Sunday, July 4, 2010


First let me say thank you to all who sent emails and notes regarding the opening of Snarky Art…the Studio. It was a wall to wall evening last Friday. I apologize for being delinquent in responding to any of them as I was celebrating a week on independence and freedom with my Scout troop. Since this is Independence Day, and I have not been to anyplace off the reservation for the last 7 days, I have no shows to review just yet. Today I want to write a bit about freedom and independence from a different point of view, a simple one.

Freedom from ambient light is a good place to start. Nothing can compare to sitting outside in silence, looking up at the sky and pointing out the Milky Way to boys who have only heard about it or seen pictures in school. Yes, it is really out there. Pointing out actual constellations as they are surrounded by other lesser stars and imaging how our ancestors picked them out and made stories to pass along throughout the generations. With only a campfire to illuminate faces, one tends to get lost in personal thoughts or more willing to share some inner feelings. The art of chopping wood and carving fuzzy sticks with a newly earned Totn’ Chip card is way cool for kids too. Swinging an axe becomes Tom Sawyer’s white fence.

Freedom from helicopter parenting which is new for many children raised today. Yes, your kid may not shower for 3 days or find out that too many slushies really will lead to some unfortunate side effects, but neither will kill them. They will learn that consequences really do exist for not doing something, having been used to Mom or Dad picking up the slack at home. They will learn that that when we say no food in the tents, that includes the itty bitty life saver at the bottom of a pack, it is still food. Raccoons aren’t picky so it was not your bunk mate that took your stuff. Walk back about 15 feet through the poison ivy and you will find your missing items (and probably don’t want them back anymore).

Freedom from comfort is a new thing for many kids today as well. Learning that when it rains, stuff gets wet and only the sun can dry it. Clean clothes don’t magically appear on your cot. Freedom from being too over-programmed in daily life. Yes, we do have a tight schedule to get everything done at camp, make meals and flag raisings, go to vespers or qualify for the mile swim, but “down time” is not spent in front of the TV or going to yet another sports practice. A pick up Kubb game or building a fort in the woods is just as much fun. So is a rope swing until the laws of friction kick in and one too many passes means a bruised ego and an even more bruised tail bone.
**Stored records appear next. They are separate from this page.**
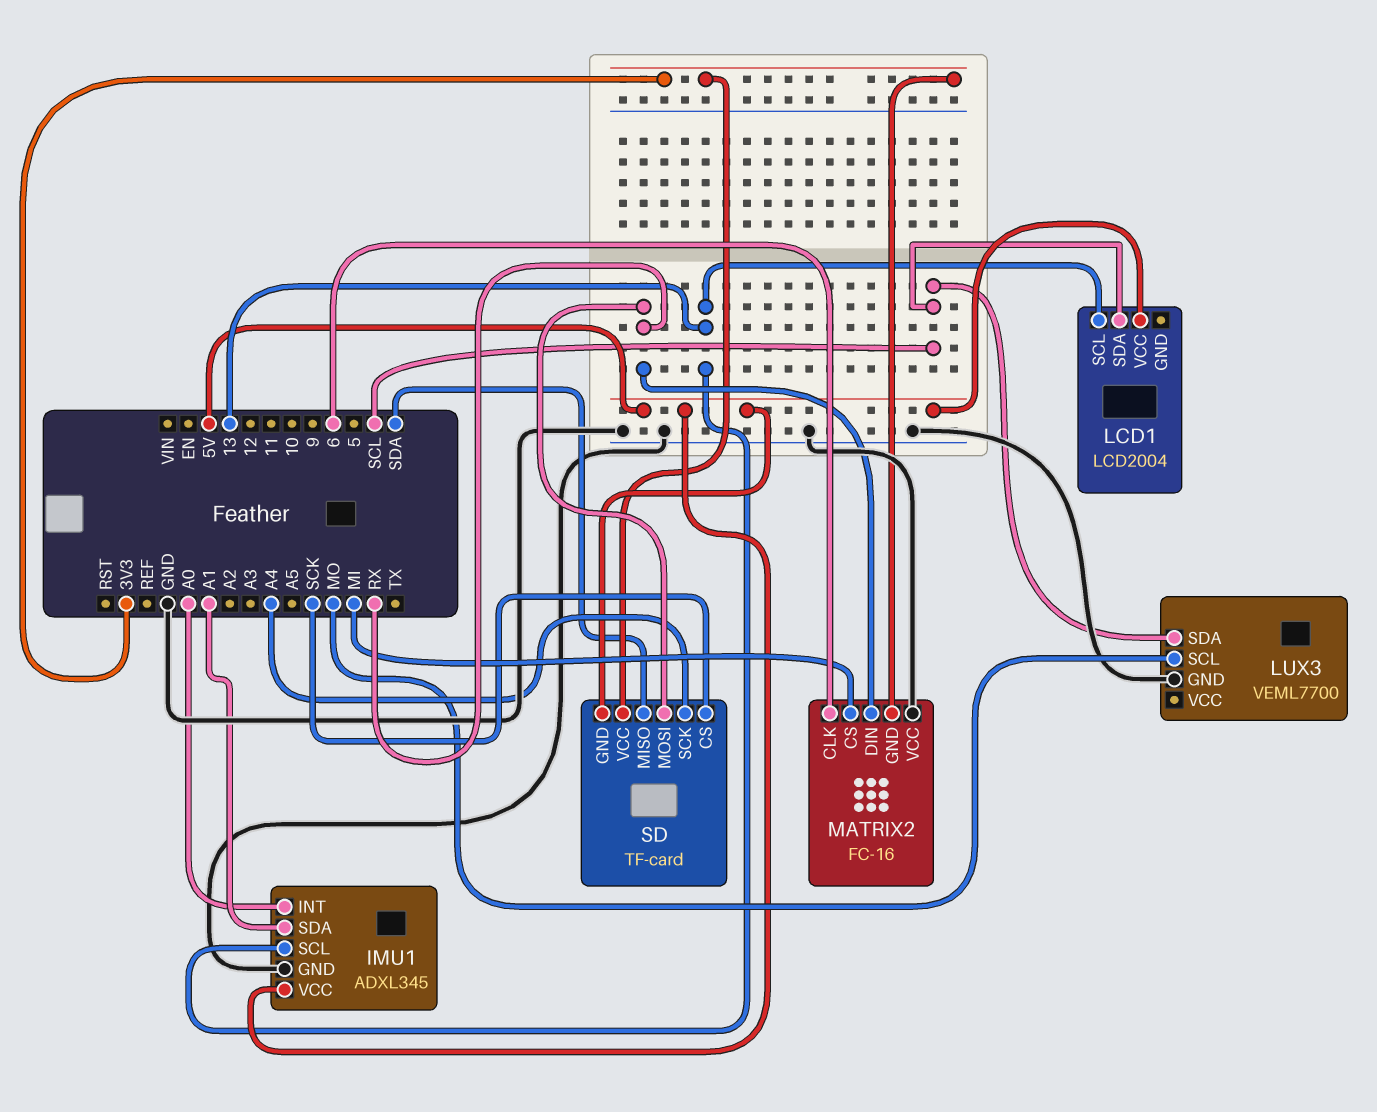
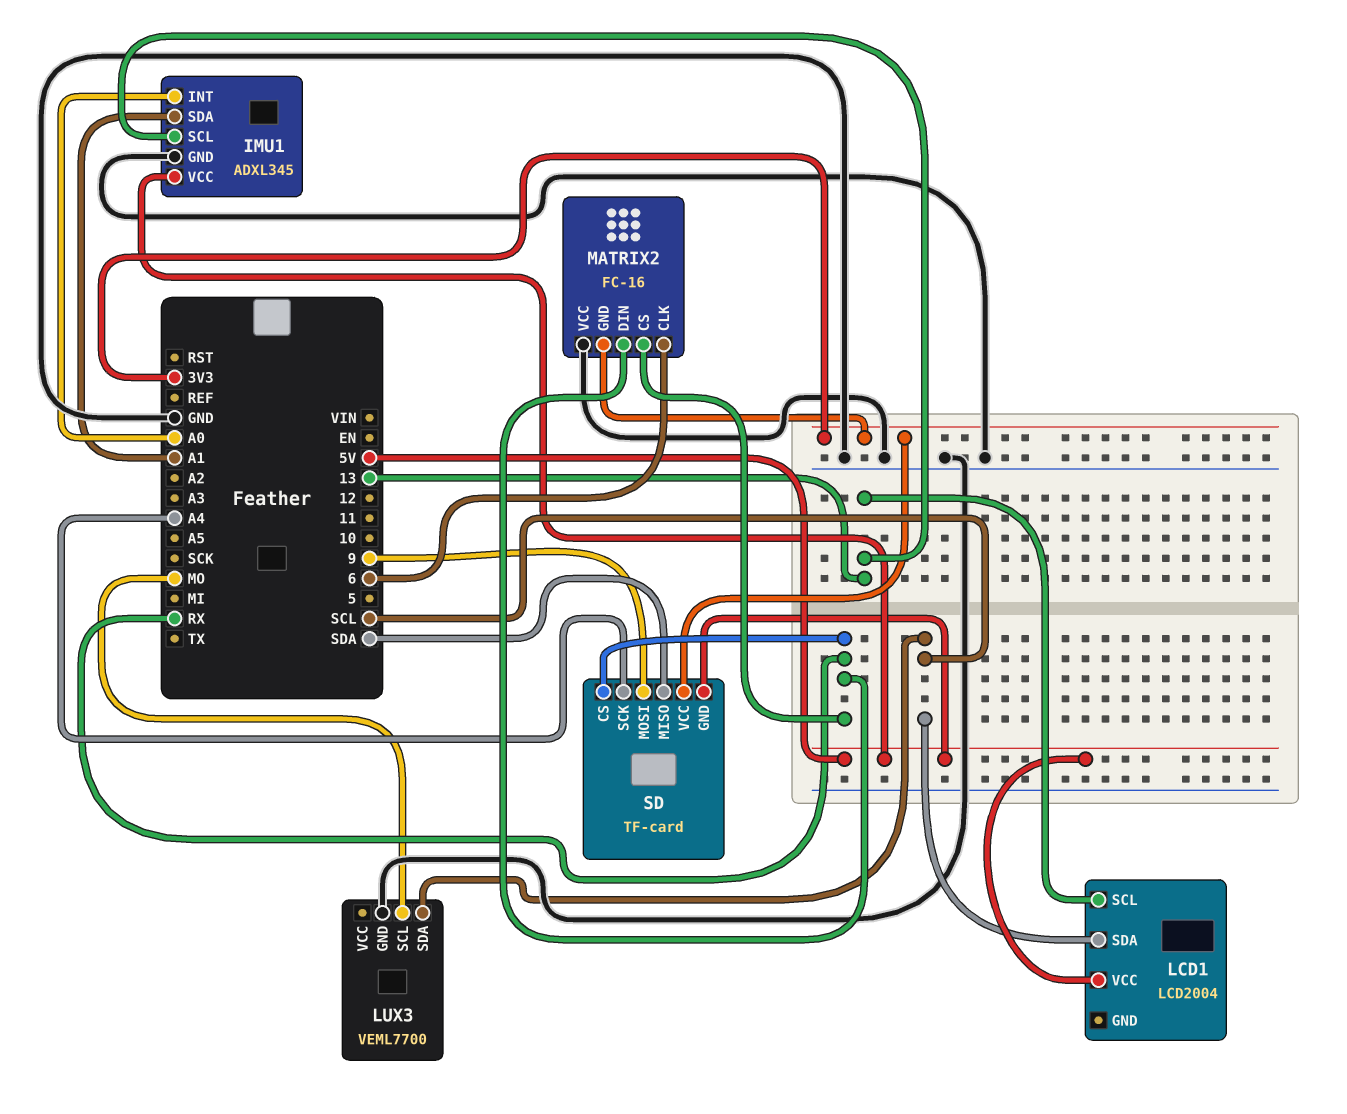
MATRIX2 pin CS: MI -> RX
SD pin CS: SCK -> RX
SD pin MOSI: RX -> 9

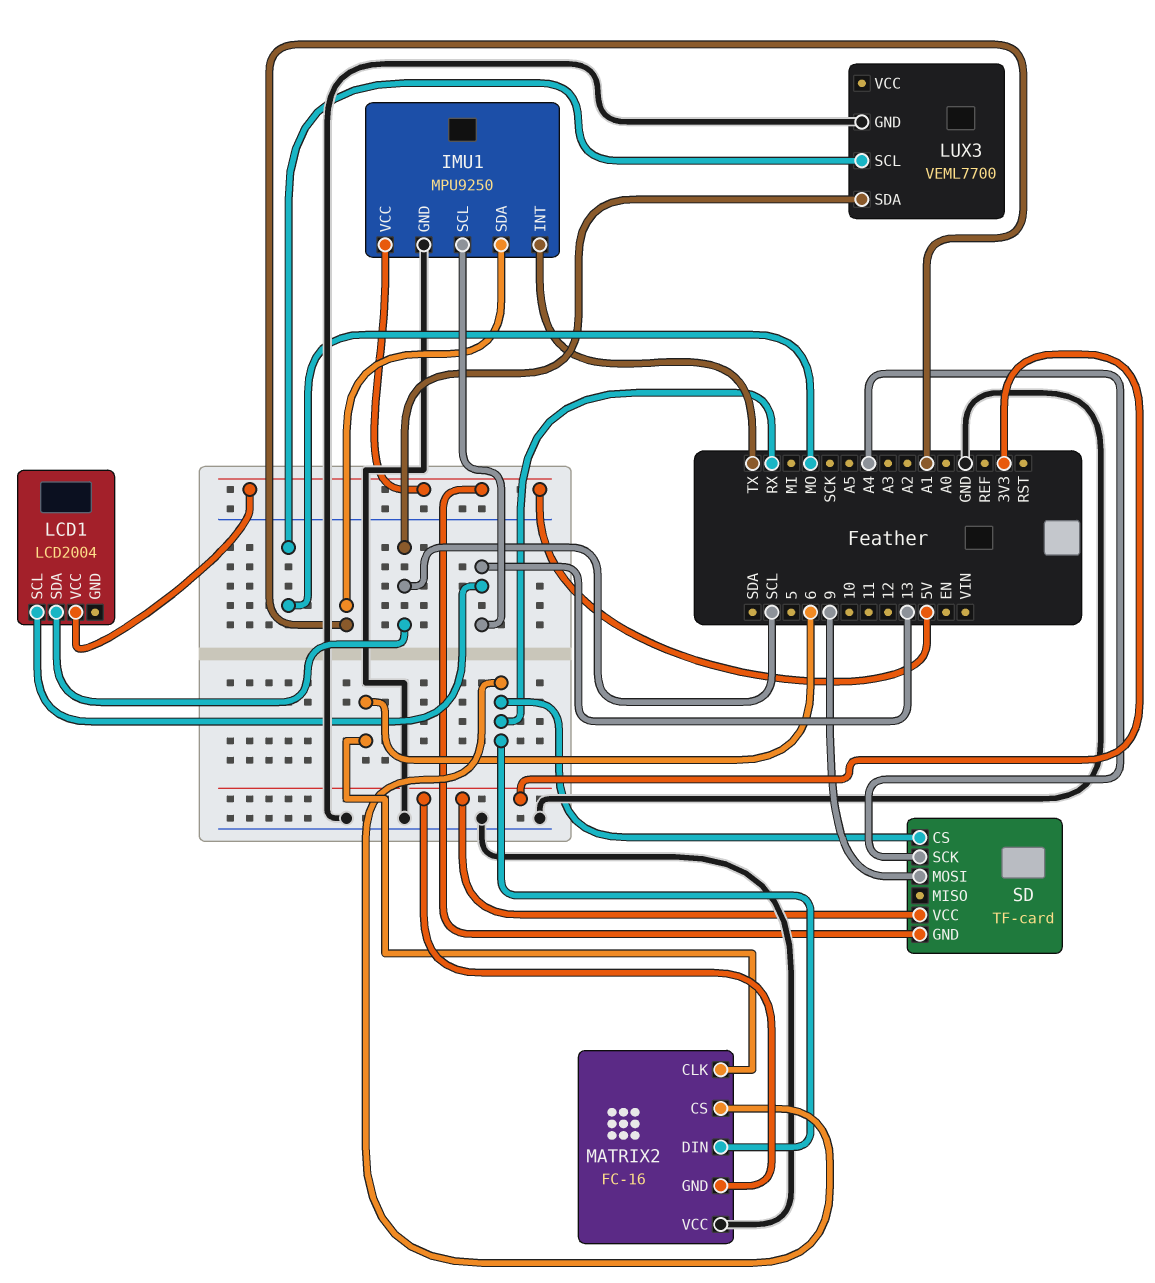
IMU1: ADXL345 -> MPU9250
IMU1 pin INT: A0 -> TX
SD pin MISO: SDA -> none

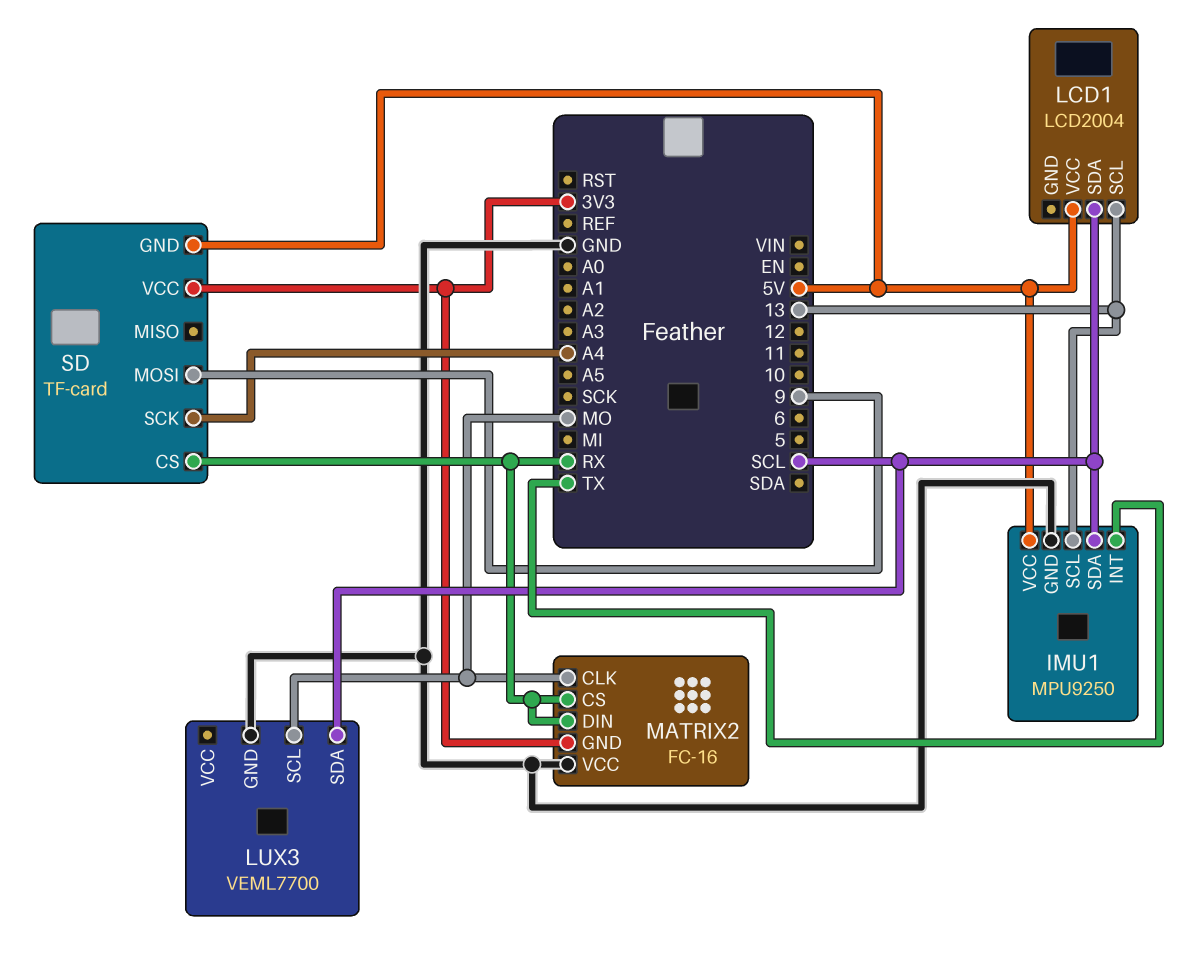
IMU1 pin SDA: A1 -> SCL
MATRIX2 pin CLK: 6 -> MO

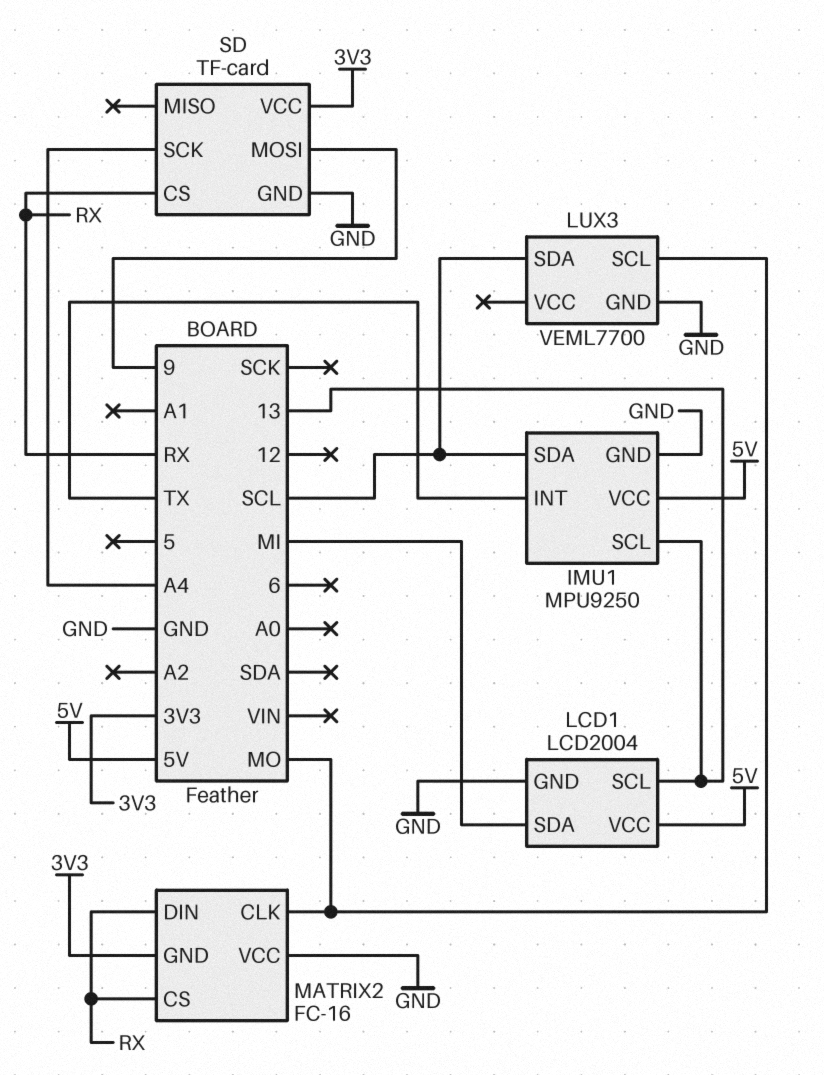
LCD1 pin GND: none -> GND
LCD1 pin SDA: SCL -> MI
SD pin GND: 5V -> GND

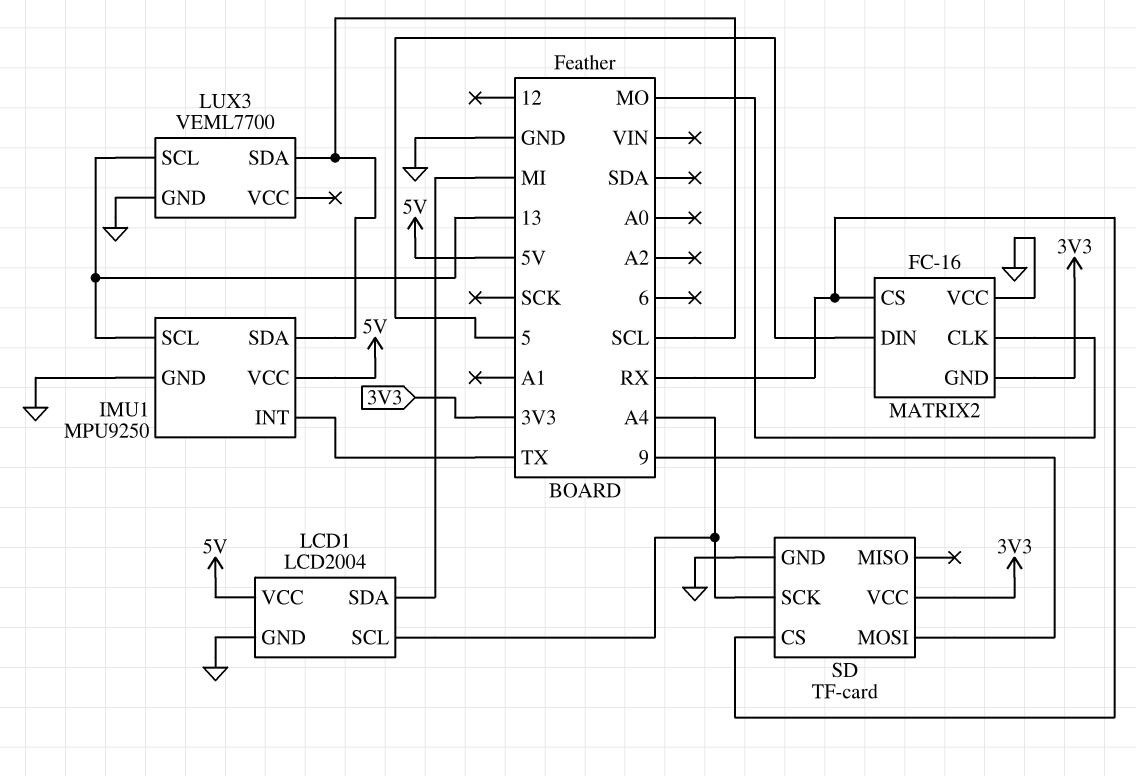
LCD1 pin SCL: 13 -> A4
LUX3 pin SCL: MO -> 13
MATRIX2 pin DIN: RX -> 5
Freedom from choice, which sounds rather ironic, but the lesson learned is that one is to be thankful for mystery meat and all grain cereals. No menus from which to choose, no cupboards from which to pick a favorite means one must learn to try something new or eat yet another peanut butter sandwich. One discovers that some combinations are rather good, like jello and cake, and that bartering still exists as a fine art.

Other lessons from camp include finding out that strength in numbers and team work can beat down a bully and that being different is okay. Snakes can be great entertainment and daddy long leg spiders don’t bite. Poison ivy looks a lot like other plants, 35 of which you can now identify. Birds make a better alarm clock and are harder to turn off. All adults can be your mom or your dad at anytime and can also be your teacher, your friend, your nurse and your worst nightmare. Just because you go to sleep in one tent, doesn’t mean you will wake up in that same one…..some traditions are meant to be carried on and boys will be boys. Don’t eat the raspberries behind your tent; they are growing really well for a reason. Mice can fit in really really small spaces. Tics can too and are harder to find. I could go on and on about what can come from a week in the woods.

All of this leads to independence. 40 some families loaned us their boys for a week, and we gave them back yesterday another step closer to being men. Not in height or age or testosterone, but it manners, respect, self assurance, pride, and experience. I personally give thanks to a country that allows me the freedom to guide our youth. Happy Birthday America!!